#### [Travail à réaliser]
a) Répondez aux questions suivantes à partir de la réflexion sur la mort :
(i) Quel passage biblique son titre indique-t-il ?
(ii) Dans la citation du Cantique, qu'est-ce qui est fort comme la mort ?
(iii) Qu'ont préféré des milliers de martyrs ?
b) Recopiez fidèlement la partie de la réflexion sur la mort qui débute à « RÉFLEXIONS pour Jn » et s'achève à « renier leur foi. ».
c) Poursuivez la réflexion sur la mort à la suite de sa dernière phrase.
:: Extrait du texte ::
RÉFLEXIONS pour Jn 11:1-57
La mort remet beaucoup de choses à leur place. On ne peut pas la tromper, on ne peut pas s'en tirer par une plaisanterie, devant elle tous sont égaux, personne ne peut lui échapper. Il n'est donc pas étonnant que l'homme compare les choses les plus sérieuses et les plus importantes, par leur force, à la mort ; c'est une comparaison digne : « Forte comme la mort est l'amour » (Ct 8:6). La foi religieuse, comme contenu le plus sérieux de la vie de beaucoup de personnes, a été plus d'une fois comparée à la mort : des milliers de martyrs ont préféré mourir plutôt que renier leur foi.
:::
:: Données présentées ::
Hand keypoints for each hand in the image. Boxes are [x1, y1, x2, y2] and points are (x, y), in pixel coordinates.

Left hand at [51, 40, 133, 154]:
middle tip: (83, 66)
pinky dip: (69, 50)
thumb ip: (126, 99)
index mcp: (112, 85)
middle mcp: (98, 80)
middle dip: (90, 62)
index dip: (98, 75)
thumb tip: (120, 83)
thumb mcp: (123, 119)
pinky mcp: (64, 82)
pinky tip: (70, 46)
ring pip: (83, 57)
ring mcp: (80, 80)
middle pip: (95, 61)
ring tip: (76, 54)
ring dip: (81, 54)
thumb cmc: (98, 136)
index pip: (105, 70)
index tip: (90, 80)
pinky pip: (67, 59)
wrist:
:::
:: Données présentées ::
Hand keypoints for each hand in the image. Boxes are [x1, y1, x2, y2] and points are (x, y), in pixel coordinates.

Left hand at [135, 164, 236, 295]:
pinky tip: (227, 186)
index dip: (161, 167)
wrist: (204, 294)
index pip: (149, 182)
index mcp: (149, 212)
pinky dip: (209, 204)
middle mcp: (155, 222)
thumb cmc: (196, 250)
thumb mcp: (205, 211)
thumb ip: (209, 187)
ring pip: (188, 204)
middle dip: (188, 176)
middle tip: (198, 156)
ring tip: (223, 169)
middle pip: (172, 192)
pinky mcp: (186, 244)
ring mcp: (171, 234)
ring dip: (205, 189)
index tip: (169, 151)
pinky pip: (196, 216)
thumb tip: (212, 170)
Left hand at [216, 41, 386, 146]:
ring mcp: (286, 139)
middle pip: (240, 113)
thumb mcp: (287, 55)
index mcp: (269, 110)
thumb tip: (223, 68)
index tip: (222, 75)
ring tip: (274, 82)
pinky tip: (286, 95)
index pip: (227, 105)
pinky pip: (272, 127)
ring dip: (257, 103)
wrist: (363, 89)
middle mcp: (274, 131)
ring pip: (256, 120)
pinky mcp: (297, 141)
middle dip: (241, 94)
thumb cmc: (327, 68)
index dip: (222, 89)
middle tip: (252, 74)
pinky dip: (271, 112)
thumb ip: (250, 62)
:::
:: Données présentées ::
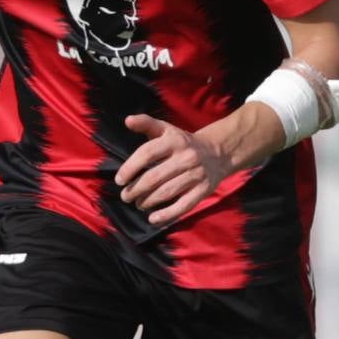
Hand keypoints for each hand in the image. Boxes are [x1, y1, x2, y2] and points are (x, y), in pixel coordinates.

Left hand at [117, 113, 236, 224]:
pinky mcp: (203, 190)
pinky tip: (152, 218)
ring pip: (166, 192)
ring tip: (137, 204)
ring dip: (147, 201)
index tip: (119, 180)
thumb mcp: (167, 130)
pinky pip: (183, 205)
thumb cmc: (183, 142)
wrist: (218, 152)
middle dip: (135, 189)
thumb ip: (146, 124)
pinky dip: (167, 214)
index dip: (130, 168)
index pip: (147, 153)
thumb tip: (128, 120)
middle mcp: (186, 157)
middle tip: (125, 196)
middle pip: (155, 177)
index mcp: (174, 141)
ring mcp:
:::
#### [Ensemble des réponses]
a)
(i) Jn 11:1-57.
(ii) L'amour.
(iii) Mourir plutôt que renier leur foi.

b)
RÉFLEXIONS pour Jn 11:1-57
La mort remet beaucoup de choses à leur place. On ne peut pas la tromper, on ne peut pas s'en tirer par une plaisanterie, devant elle tous sont égaux, personne ne peut lui échapper. Il n'est donc pas étonnant que l'homme compare les choses les plus sérieuses et les plus importantes, par leur force, à la mort ; c'est une comparaison digne : « Forte comme la mort est l'amour » (Ct 8:6). La foi religieuse, comme contenu le plus sérieux de la vie de beaucoup de personnes, a été plus d'une fois comparée à la mort : des milliers de martyrs ont préféré mourir plutôt que renier leur foi.

c)
La mort est donc une certaine frontière, où a lieu l'ultime épreuve de la foi. Il ne s'agit pas nécessairement de sa propre mort : les sœurs de Lazare se sont trouvées devant cette épreuve tout comme lui. Elles ont gardé la foi, mais pas jusqu'au bout. La résurrection des morts aura lieu, mais pas maintenant, pense Marthe.
C'est pourquoi résonnent pour elle des paroles étranges : « Je suis la résurrection et la vie. Celui qui croit en Moi, même s'il meurt, vivra ». Et la victoire sur la mort se produit, avant même le triomphe définitif de Pâques, et avant que nous puissions nous-mêmes vérifier par expérience que l'amour est plus fort que la mort.